DESCRIPTION OF THE TASK = Rewrite the lines below, from the line containing "る製品の開発や振動試験、実際のル" through the line containing "khách hàng từ nhiều kênh trong nước và", as a JSON list of strings, one string per line. Omit blank lines and the pictures.

RECORDS FOR THIS TASK Start Marker

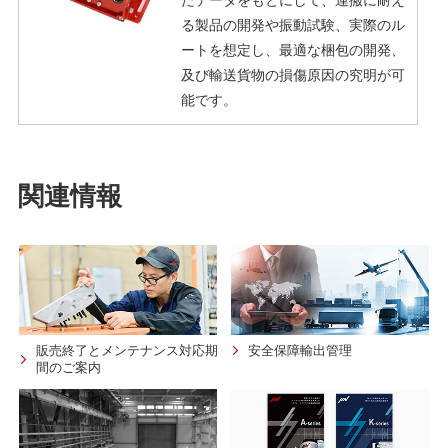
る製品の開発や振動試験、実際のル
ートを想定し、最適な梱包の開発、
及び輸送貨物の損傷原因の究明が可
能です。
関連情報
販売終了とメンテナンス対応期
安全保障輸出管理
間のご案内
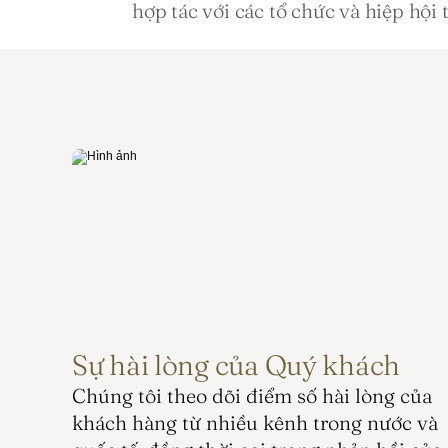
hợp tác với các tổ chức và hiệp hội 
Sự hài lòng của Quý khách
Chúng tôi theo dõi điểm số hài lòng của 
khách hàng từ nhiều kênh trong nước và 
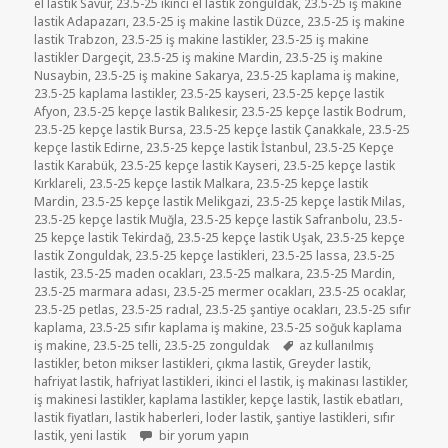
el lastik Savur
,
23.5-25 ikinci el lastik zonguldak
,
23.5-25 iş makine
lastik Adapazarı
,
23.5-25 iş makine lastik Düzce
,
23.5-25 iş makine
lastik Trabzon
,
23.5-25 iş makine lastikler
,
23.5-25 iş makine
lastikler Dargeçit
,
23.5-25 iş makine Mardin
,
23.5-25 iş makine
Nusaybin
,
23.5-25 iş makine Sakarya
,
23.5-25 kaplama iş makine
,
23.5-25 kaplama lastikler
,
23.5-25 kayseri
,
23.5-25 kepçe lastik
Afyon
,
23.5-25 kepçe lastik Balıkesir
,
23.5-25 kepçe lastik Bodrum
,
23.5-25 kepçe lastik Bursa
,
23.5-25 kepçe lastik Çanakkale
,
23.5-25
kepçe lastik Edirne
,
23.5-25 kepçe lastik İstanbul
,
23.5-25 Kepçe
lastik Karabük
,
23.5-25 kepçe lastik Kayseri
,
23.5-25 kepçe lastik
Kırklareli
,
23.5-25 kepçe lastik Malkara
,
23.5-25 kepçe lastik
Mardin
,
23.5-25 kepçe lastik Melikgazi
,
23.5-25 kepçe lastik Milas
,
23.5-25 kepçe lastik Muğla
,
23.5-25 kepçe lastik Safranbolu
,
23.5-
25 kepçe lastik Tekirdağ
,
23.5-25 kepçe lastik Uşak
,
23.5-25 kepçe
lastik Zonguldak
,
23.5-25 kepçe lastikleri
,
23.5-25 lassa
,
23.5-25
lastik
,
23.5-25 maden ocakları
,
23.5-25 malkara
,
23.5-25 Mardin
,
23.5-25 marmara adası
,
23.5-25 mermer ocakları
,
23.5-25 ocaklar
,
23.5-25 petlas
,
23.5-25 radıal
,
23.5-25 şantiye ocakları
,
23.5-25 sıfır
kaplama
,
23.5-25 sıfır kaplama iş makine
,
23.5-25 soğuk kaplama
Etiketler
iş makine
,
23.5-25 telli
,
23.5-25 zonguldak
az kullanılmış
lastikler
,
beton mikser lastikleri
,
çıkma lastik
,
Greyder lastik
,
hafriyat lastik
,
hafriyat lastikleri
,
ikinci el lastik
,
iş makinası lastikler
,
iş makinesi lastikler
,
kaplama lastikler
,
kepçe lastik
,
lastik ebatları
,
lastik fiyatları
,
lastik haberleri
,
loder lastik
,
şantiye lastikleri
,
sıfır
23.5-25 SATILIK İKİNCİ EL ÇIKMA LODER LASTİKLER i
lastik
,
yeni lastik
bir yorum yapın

RECORDS FOR THIS TASK End Marker
RECORDS FOR THIS TASK Start Marker

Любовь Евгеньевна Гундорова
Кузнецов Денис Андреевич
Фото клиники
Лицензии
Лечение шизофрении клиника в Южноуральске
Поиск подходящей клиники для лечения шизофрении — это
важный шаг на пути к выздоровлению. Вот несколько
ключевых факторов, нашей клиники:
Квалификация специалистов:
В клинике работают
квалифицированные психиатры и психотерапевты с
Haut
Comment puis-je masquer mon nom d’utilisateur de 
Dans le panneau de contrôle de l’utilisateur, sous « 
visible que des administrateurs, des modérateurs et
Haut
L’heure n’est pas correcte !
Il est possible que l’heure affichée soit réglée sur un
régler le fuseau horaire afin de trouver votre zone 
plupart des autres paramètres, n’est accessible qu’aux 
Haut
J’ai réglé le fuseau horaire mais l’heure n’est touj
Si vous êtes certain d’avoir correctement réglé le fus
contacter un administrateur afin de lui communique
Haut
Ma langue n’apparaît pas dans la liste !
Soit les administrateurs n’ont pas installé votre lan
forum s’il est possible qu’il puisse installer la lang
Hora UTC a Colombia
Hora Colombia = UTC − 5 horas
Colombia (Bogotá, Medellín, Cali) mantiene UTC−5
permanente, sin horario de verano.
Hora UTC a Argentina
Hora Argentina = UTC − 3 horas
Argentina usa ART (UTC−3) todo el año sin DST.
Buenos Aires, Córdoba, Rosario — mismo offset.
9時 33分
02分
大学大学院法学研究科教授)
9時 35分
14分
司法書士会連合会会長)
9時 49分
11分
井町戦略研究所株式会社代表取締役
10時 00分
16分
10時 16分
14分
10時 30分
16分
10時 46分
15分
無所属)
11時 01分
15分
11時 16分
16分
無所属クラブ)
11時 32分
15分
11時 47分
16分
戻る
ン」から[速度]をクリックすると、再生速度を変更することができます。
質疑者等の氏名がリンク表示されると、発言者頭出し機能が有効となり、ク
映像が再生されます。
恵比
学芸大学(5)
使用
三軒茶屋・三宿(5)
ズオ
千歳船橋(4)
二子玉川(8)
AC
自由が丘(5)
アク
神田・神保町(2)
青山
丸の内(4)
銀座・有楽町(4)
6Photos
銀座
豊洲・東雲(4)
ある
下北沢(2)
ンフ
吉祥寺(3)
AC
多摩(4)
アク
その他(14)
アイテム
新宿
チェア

RECORDS FOR THIS TASK End Marker
RECORDS FOR THIS TASK Start Marker

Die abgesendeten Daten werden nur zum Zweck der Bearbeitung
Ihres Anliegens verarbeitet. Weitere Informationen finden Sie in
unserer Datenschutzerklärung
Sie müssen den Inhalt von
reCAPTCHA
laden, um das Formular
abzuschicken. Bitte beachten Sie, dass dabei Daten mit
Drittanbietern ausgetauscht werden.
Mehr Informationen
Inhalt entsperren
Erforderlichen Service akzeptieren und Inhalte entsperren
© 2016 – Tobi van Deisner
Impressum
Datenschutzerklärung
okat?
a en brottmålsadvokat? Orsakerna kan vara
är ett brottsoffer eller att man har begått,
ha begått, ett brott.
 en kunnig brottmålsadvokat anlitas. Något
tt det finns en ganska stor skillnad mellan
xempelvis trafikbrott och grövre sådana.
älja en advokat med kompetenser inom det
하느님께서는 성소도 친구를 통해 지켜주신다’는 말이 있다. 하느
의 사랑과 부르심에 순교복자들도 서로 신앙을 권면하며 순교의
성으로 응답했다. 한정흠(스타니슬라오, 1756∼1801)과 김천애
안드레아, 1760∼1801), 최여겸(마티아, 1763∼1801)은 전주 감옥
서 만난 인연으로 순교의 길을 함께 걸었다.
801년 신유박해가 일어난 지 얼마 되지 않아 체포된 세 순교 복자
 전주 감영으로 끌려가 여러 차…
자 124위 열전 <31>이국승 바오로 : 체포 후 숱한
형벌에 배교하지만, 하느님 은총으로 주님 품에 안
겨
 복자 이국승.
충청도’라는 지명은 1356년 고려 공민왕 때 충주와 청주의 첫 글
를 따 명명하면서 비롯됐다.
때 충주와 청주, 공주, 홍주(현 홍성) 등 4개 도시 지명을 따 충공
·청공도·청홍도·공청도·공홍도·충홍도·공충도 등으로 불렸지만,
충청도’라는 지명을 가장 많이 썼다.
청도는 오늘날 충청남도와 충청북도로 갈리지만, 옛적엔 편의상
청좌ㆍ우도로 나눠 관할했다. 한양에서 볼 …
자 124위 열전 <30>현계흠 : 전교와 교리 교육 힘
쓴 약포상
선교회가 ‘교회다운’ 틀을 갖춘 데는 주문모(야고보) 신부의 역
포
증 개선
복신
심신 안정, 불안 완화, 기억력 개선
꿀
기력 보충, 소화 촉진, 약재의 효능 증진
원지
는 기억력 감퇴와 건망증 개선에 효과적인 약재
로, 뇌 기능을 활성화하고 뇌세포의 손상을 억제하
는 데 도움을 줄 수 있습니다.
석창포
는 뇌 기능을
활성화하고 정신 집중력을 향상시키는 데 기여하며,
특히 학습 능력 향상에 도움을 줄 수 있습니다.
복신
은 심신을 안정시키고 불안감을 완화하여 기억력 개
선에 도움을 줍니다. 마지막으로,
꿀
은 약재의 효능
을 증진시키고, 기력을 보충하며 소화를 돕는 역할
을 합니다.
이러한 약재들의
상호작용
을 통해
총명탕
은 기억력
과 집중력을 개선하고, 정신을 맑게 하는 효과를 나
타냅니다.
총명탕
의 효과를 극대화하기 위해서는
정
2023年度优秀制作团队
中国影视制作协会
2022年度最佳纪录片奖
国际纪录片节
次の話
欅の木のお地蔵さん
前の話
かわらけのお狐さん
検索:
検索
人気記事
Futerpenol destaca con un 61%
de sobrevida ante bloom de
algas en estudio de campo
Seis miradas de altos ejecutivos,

RECORDS FOR THIS TASK End Marker

SOLUTION TO THIS TASK =
[
  "る製品の開発や振動試験、実際のル",
  "ートを想定し、最適な梱包の開発、",
  "及び輸送貨物の損傷原因の究明が可",
  "能です。",
  "関連情報",
  "販売終了とメンテナンス対応期",
  "安全保障輸出管理",
  "間のご案内",
  "hợp tác với các tổ chức và hiệp hội ",
  "Sự hài lòng của Quý khách",
  "Chúng tôi theo dõi điểm số hài lòng của ",
  "khách hàng từ nhiều kênh trong nước và "
]